The timing is political
We should be sceptical about this alleged plot, and wary of politicians who seek to benefit
Craig Murray | Friday August 18, 2006 | The Guardian
Nine days on, nobody has been charged with any crime. For there to be no clear evidence yet on something that was "imminent" and would bring "mass murder on an unbelievable scale" is, to say the least, peculiar. A 24th person, arrested amid much fanfare on Tuesday, was quietly released without charge the following day.
Media analysis has been full of information from police and security sources. By and large journalists are honourable in this kind of reporting. Their sources, unfortunately, are not - viz the non-existent ricin, the Forest Gate "chemical weapons vest", or Jean Charles de Menezes leaping the barriers. Unlike the herd of security experts, I have had the highest security clearance; I have done a huge amount of professional intelligence analysis; and I have been inside the spin machine. And I am very sceptical about the story that has been spun.
None of the alleged terrorists had made a bomb. None had bought a plane ticket. Many did not have passports. It could be pretty difficult to convince a jury that these individuals were about to go through with suicide bombings, whatever they bragged about on the net.

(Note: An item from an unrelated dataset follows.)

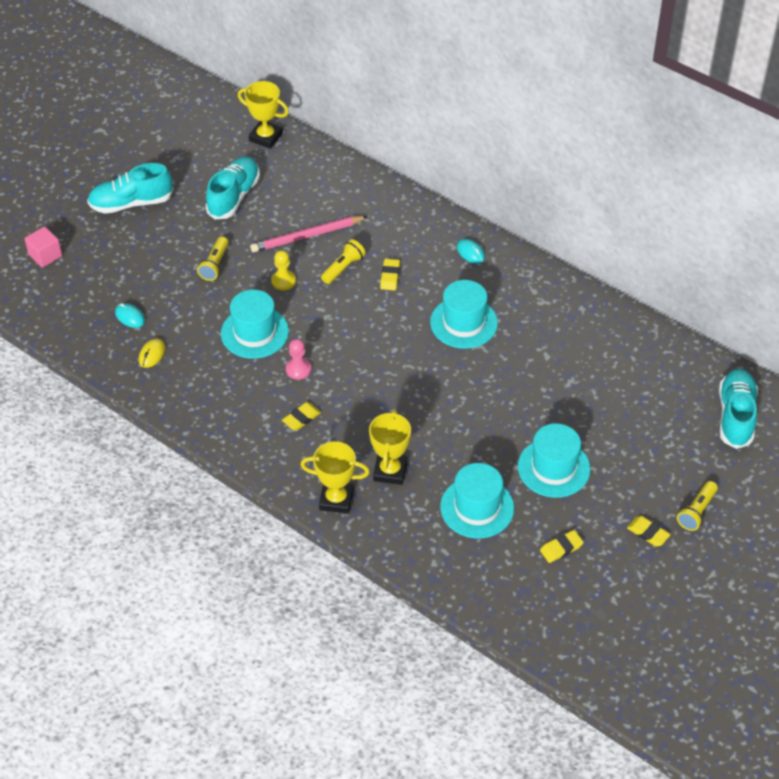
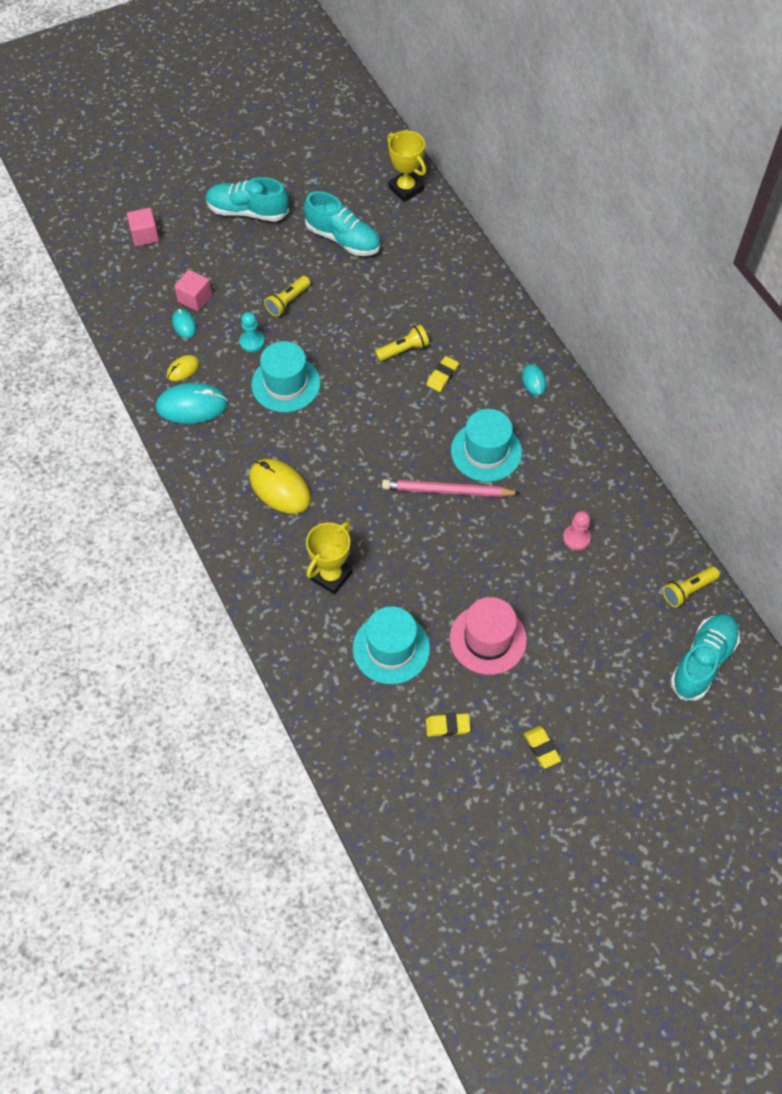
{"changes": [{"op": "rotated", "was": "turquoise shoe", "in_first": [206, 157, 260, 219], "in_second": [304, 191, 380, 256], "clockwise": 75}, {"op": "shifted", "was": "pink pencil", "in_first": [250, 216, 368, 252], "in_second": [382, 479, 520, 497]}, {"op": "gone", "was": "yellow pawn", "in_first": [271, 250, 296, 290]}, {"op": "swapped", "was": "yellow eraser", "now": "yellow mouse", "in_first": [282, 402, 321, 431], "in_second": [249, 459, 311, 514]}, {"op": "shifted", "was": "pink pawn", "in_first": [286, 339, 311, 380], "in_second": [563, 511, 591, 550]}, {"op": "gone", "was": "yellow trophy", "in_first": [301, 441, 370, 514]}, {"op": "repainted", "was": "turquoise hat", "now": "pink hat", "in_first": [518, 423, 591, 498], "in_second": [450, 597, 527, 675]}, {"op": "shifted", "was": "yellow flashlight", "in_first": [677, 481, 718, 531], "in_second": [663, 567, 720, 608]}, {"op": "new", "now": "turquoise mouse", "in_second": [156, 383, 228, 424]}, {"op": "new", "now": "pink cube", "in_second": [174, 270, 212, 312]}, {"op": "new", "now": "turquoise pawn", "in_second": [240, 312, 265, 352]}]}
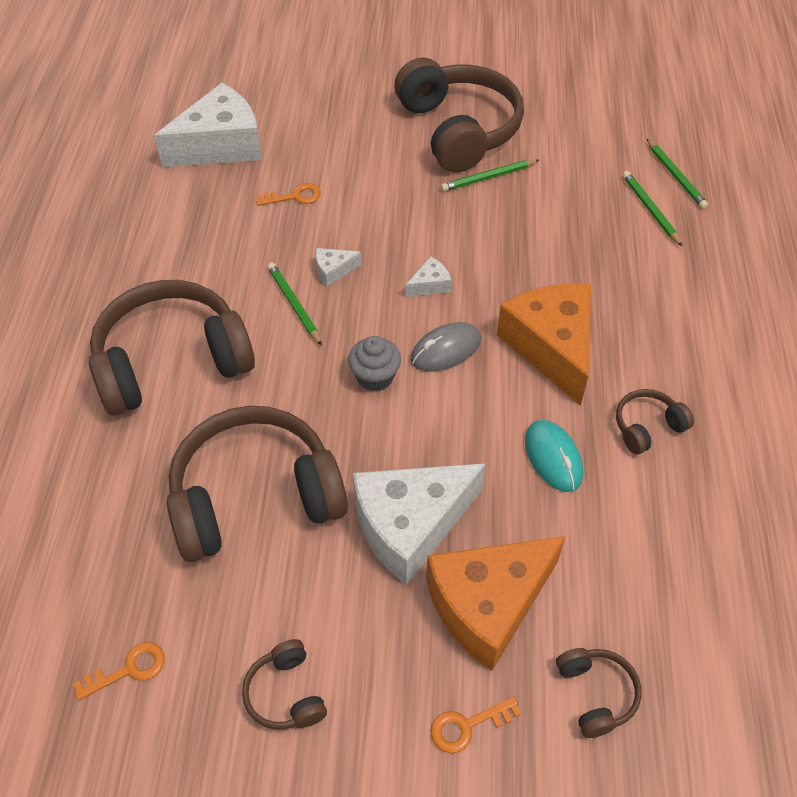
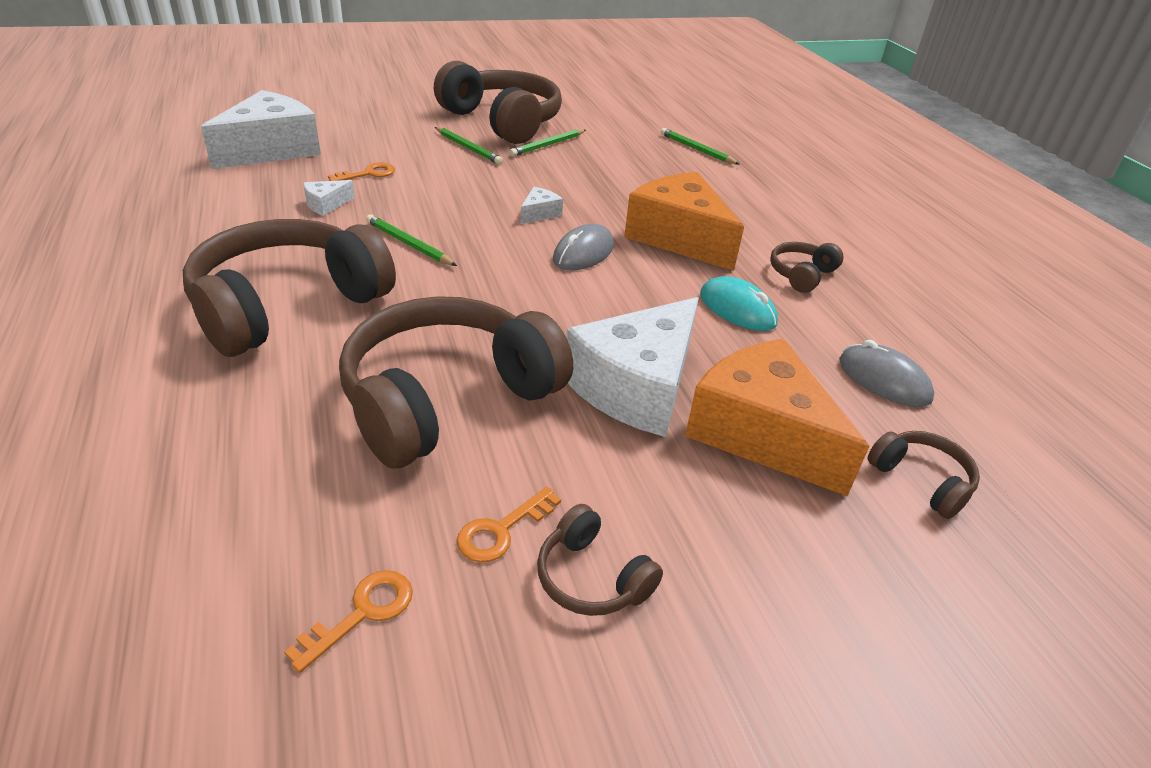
{"changes": [{"op": "shifted", "was": "white cheese", "in_first": [316, 248, 361, 286], "in_second": [303, 180, 354, 216]}, {"op": "gone", "was": "grey cupcake", "in_first": [348, 336, 401, 392]}, {"op": "rotated", "was": "orange cheese", "in_first": [426, 536, 566, 671], "in_second": [685, 338, 870, 496], "clockwise": 105}, {"op": "shifted", "was": "orange key", "in_first": [431, 696, 521, 753], "in_second": [457, 487, 561, 562]}, {"op": "shifted", "was": "green pencil", "in_first": [647, 139, 708, 209], "in_second": [435, 127, 503, 165]}, {"op": "new", "now": "grey mouse", "in_second": [839, 340, 934, 407]}]}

What is more, many of those arrested had been under surveillance for more than a year - like thousands of other British Muslims. And not just Muslims. Like me. Nothing from that surveillance had indicated the need for early arrests.
Then an interrogation in Pakistan revealed this amazing plot to blow up multiple planes. Of course, the interrogators of the Pakistani dictator have ways of making people sing like canaries. As I witnessed in Uzbekistan, you can get the most extraordinary information from people desperate to stop or avert torture. What you don't get is the truth.
We also have the extraordinary question of Bush and Blair discussing arrests the weekend before they were made. Why? Both in domestic trouble, they longed for a chance to change the story. The intelligence from Pakistan, however dodgy, gave them a chance. Comparisons with 9/11 were all over front pages.
And we have the appalling political propaganda of John Reid, the home secretary, warning us all in advance of the evil that threatens us and complaining that some people "don't get" why we have to abandon traditional liberties.
We will now never know if any of those arrested would have gone on to make a bomb or buy a plane ticket. Most do not fit the "loner" profile you would expect. As they were all under surveillance, and on airport watch lists, there could have been little danger in letting them proceed closer to maturity: that is what we would have done with the IRA.
In all of this, the one thing of which I am certain is that the timing is deeply political. This is more propaganda than plot. More than 1,000 British Muslims have been arrested under anti-terrorist legislation, but only 12% have been charged. That is harassment on an appalling scale. Of those charged, 80% were acquitted. Most of the few convictions - just over 2% of arrests - are nothing to do with terrorism, but some minor offence the police happened upon while trawling through the lives they have wrecked.
Plainly, Islamist terrorism does exist. But its growth is encouraged by our adherence to neocon foreign policy, by our support for appalling regimes abroad, and by our trampling on the rights of Muslims in the UK. Now David Cameron has joined Blair and Reid in the rush to benefit politically from the fear thus engendered. Be very wary of politicians who seek to benefit from terror.
Be sceptical. Be very, very sceptical.
Craig Murray, who was posted to Uzbekistan from 2002 to 2004, is the author of Murder in Samarkand - A British Ambassador's Controversial Defiance of Tyranny in the War on Terror.